[MATERIAL PROVIDED]
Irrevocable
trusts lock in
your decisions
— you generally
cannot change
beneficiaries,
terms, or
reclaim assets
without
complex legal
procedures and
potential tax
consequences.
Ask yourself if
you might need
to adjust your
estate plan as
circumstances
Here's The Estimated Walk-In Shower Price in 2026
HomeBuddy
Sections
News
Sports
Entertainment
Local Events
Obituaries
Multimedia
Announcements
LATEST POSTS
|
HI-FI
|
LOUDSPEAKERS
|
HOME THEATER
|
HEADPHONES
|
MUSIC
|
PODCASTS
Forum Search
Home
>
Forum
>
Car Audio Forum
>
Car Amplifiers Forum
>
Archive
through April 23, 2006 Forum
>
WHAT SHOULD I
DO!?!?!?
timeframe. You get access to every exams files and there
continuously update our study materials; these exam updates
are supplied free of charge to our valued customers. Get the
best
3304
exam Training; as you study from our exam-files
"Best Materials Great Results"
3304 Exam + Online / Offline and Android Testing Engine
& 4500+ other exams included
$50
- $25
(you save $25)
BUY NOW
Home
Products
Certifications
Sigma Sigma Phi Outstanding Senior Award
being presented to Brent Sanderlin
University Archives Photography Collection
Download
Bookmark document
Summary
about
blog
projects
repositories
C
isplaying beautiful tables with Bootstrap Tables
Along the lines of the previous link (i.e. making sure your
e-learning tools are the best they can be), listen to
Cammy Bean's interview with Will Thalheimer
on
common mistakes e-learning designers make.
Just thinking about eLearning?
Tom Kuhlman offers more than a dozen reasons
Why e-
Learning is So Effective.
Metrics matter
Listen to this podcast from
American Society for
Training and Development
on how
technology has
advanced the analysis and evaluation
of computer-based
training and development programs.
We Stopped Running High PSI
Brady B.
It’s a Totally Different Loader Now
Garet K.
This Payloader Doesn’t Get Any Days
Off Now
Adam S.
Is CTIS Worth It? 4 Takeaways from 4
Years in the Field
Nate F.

[INSTRUCTIONS TO FOLLOW] Whatever the entries say, repeat all of them exactly.

[RESPONSE AREA]
Irrevocable
trusts lock in
your decisions
— you generally
cannot change
beneficiaries,
terms, or
reclaim assets
without
complex legal
procedures and
potential tax
consequences.
Ask yourself if
you might need
to adjust your
estate plan as
circumstances
Here's The Estimated Walk-In Shower Price in 2026
HomeBuddy
Sections
News
Sports
Entertainment
Local Events
Obituaries
Multimedia
Announcements
LATEST POSTS
|
HI-FI
|
LOUDSPEAKERS
|
HOME THEATER
|
HEADPHONES
|
MUSIC
|
PODCASTS
Forum Search
Home
>
Forum
>
Car Audio Forum
>
Car Amplifiers Forum
>
Archive
through April 23, 2006 Forum
>
WHAT SHOULD I
DO!?!?!?
timeframe. You get access to every exams files and there
continuously update our study materials; these exam updates
are supplied free of charge to our valued customers. Get the
best
3304
exam Training; as you study from our exam-files
"Best Materials Great Results"
3304 Exam + Online / Offline and Android Testing Engine
& 4500+ other exams included
$50
- $25
(you save $25)
BUY NOW
Home
Products
Certifications
Sigma Sigma Phi Outstanding Senior Award
being presented to Brent Sanderlin
University Archives Photography Collection
Download
Bookmark document
Summary
about
blog
projects
repositories
C
isplaying beautiful tables with Bootstrap Tables
Along the lines of the previous link (i.e. making sure your
e-learning tools are the best they can be), listen to
Cammy Bean's interview with Will Thalheimer
on
common mistakes e-learning designers make.
Just thinking about eLearning?
Tom Kuhlman offers more than a dozen reasons
Why e-
Learning is So Effective.
Metrics matter
Listen to this podcast from
American Society for
Training and Development
on how
technology has
advanced the analysis and evaluation
of computer-based
training and development programs.
We Stopped Running High PSI
Brady B.
It’s a Totally Different Loader Now
Garet K.
This Payloader Doesn’t Get Any Days
Off Now
Adam S.
Is CTIS Worth It? 4 Takeaways from 4
Years in the Field
Nate F.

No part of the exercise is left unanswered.